▼
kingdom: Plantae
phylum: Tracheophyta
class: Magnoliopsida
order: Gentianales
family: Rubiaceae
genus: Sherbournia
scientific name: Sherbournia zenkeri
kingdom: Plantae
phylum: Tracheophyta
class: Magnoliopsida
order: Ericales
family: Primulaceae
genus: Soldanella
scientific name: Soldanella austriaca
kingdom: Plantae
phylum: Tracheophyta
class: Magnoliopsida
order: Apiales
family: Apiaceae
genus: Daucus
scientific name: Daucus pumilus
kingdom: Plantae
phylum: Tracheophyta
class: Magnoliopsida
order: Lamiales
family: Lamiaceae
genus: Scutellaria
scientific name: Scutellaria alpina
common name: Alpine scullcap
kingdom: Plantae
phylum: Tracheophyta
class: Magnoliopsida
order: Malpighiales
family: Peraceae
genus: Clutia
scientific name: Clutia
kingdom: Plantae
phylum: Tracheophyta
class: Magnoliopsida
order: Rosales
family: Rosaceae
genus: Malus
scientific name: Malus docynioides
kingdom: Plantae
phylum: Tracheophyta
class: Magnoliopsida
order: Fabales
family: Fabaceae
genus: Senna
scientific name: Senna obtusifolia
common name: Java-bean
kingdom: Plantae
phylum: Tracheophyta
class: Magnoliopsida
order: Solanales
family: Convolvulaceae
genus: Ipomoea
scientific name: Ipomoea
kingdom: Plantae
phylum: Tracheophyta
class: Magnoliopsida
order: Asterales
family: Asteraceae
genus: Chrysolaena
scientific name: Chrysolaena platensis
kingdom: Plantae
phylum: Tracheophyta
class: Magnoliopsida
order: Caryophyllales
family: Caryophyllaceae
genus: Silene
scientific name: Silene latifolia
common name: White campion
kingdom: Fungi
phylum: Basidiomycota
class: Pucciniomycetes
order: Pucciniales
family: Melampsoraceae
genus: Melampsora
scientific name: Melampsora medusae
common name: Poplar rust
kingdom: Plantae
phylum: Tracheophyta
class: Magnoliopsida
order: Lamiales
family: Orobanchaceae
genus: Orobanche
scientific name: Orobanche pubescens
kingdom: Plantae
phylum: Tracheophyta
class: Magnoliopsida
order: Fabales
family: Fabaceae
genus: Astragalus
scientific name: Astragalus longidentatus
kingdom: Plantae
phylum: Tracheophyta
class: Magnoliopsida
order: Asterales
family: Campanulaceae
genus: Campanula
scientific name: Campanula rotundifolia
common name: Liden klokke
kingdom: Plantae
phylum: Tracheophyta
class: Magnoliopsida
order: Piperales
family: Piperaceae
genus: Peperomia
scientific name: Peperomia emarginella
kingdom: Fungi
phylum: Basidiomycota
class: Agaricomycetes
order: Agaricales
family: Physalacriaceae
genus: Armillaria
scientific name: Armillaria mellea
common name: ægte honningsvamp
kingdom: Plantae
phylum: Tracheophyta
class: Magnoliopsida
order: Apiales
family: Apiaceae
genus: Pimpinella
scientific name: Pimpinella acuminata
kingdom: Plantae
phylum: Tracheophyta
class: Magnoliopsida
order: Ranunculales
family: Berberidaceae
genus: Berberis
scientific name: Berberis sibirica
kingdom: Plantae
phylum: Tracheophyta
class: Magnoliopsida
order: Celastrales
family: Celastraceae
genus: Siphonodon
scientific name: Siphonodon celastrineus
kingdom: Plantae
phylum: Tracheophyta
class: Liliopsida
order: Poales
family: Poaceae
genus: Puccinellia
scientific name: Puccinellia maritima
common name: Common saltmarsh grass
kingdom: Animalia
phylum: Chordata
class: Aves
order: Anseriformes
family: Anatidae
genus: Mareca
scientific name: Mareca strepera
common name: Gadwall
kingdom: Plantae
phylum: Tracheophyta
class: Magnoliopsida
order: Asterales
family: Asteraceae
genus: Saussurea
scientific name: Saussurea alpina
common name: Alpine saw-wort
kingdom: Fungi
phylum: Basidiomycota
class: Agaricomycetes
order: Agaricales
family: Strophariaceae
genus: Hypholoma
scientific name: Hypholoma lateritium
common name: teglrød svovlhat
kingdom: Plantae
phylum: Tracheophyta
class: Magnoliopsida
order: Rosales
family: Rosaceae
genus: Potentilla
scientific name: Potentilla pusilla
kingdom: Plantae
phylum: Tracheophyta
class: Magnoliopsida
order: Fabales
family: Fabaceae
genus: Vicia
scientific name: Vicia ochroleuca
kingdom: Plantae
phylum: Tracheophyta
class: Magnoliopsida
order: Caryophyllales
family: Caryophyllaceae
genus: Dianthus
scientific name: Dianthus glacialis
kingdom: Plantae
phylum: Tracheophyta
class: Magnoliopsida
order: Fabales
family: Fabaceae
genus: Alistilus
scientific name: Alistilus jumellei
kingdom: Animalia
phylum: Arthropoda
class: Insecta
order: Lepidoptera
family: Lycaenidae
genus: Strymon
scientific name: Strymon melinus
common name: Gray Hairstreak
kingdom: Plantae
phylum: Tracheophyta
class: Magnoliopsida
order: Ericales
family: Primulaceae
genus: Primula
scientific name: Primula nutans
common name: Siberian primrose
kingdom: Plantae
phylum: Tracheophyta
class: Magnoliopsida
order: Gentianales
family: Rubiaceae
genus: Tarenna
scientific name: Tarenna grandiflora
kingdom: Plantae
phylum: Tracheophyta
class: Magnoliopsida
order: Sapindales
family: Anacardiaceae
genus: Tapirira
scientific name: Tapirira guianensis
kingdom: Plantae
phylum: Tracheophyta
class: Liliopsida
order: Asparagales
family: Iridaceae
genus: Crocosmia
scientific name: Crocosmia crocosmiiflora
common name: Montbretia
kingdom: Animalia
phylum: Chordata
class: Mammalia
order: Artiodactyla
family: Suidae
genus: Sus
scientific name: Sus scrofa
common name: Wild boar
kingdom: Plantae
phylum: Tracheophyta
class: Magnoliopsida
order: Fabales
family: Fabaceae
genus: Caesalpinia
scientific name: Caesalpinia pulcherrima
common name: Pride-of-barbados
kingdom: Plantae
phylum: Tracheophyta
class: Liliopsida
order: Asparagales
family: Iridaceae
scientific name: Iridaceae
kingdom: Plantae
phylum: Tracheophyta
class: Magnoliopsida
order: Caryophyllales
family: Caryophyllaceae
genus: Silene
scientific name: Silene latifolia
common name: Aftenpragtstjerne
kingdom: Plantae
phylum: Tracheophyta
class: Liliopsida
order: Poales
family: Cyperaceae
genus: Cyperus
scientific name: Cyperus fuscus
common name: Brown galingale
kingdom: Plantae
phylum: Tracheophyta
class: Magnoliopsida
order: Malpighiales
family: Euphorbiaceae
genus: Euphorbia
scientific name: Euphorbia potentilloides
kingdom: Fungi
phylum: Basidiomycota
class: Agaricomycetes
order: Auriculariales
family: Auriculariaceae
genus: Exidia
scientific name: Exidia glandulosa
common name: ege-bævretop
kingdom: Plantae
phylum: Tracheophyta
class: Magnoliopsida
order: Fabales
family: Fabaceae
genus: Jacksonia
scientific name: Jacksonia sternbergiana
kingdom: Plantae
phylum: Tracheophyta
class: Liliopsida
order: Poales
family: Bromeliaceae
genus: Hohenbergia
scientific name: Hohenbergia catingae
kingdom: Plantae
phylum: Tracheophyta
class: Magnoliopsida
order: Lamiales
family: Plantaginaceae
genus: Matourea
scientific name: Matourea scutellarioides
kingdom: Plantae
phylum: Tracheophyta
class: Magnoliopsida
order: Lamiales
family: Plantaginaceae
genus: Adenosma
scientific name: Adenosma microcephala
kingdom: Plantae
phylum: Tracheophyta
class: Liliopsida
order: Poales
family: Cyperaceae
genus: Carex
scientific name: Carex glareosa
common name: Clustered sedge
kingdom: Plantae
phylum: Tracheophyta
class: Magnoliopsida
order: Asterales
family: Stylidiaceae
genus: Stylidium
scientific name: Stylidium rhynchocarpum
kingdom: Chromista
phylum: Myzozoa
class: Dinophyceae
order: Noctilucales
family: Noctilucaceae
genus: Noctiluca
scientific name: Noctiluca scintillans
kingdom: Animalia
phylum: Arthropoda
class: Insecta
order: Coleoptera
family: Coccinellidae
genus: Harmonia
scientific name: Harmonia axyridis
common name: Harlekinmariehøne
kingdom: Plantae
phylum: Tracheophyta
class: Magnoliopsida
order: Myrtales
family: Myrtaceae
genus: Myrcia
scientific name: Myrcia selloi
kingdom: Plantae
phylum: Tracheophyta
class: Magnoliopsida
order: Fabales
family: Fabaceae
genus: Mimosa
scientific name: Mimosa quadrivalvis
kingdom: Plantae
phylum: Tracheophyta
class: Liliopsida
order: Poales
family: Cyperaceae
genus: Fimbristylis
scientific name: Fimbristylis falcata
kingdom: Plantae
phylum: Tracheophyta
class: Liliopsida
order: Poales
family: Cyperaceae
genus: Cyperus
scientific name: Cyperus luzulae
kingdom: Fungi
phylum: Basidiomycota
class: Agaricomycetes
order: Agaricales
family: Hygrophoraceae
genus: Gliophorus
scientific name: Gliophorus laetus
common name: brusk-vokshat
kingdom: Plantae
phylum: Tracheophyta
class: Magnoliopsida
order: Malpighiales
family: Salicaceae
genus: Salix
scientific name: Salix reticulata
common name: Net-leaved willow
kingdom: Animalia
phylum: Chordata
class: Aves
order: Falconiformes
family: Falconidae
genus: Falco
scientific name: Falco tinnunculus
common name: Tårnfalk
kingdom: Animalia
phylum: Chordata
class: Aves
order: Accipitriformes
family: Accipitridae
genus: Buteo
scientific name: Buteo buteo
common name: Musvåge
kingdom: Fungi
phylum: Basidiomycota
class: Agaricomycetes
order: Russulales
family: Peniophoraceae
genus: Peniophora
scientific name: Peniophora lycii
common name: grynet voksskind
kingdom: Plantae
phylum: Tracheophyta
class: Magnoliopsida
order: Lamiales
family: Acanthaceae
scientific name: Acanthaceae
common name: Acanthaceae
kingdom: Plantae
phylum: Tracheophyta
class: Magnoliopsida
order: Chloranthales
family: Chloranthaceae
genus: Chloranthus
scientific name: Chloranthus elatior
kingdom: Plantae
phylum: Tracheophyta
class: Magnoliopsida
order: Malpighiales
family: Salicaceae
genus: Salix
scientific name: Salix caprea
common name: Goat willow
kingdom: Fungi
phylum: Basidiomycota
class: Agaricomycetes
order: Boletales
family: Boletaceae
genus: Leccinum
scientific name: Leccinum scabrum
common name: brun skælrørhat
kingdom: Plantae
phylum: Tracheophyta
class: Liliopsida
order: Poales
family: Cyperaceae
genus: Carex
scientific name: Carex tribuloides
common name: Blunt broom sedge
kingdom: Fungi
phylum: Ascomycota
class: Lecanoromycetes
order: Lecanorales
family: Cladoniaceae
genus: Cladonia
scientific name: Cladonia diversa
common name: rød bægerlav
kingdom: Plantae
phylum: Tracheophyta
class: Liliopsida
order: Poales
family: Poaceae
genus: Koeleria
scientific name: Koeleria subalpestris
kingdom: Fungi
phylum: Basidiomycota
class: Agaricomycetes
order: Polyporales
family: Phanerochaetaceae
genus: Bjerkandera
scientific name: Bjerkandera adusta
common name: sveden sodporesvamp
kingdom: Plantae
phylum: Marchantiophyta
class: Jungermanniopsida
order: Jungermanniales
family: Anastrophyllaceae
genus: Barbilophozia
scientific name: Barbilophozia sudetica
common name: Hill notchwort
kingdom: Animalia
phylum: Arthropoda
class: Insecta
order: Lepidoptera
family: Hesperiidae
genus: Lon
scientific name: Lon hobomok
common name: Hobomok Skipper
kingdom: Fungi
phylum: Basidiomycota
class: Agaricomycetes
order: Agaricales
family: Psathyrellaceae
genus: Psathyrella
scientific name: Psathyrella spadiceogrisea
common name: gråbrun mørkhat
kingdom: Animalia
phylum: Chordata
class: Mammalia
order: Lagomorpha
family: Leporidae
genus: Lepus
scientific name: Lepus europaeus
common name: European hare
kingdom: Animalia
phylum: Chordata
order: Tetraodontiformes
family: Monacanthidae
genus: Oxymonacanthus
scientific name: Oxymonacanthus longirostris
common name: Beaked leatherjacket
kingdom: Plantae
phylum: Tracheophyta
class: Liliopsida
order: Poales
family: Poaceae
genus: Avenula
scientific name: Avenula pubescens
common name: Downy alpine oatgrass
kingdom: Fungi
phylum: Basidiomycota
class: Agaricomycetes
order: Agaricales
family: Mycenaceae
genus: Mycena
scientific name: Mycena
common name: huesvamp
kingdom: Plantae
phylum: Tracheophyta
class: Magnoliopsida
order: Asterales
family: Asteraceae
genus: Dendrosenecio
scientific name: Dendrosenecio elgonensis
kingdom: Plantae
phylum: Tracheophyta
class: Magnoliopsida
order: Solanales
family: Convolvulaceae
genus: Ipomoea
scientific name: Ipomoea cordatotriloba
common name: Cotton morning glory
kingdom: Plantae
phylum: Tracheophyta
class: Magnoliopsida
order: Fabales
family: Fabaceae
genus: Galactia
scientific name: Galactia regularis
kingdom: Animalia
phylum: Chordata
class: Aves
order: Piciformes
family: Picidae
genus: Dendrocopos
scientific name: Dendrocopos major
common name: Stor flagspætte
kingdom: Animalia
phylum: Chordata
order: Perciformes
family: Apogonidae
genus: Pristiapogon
▲
Write out the rows again, putting "everyday name" in place of "common name" and leaving everything else unchanged. Start at the line that has "genus: Puccinellia" and stop after the line that has "scientific name: Saussurea alpina".

genus: Puccinellia
scientific name: Puccinellia maritima
everyday name: Common saltmarsh grass
kingdom: Animalia
phylum: Chordata
class: Aves
order: Anseriformes
family: Anatidae
genus: Mareca
scientific name: Mareca strepera
everyday name: Gadwall
kingdom: Plantae
phylum: Tracheophyta
class: Magnoliopsida
order: Asterales
family: Asteraceae
genus: Saussurea
scientific name: Saussurea alpina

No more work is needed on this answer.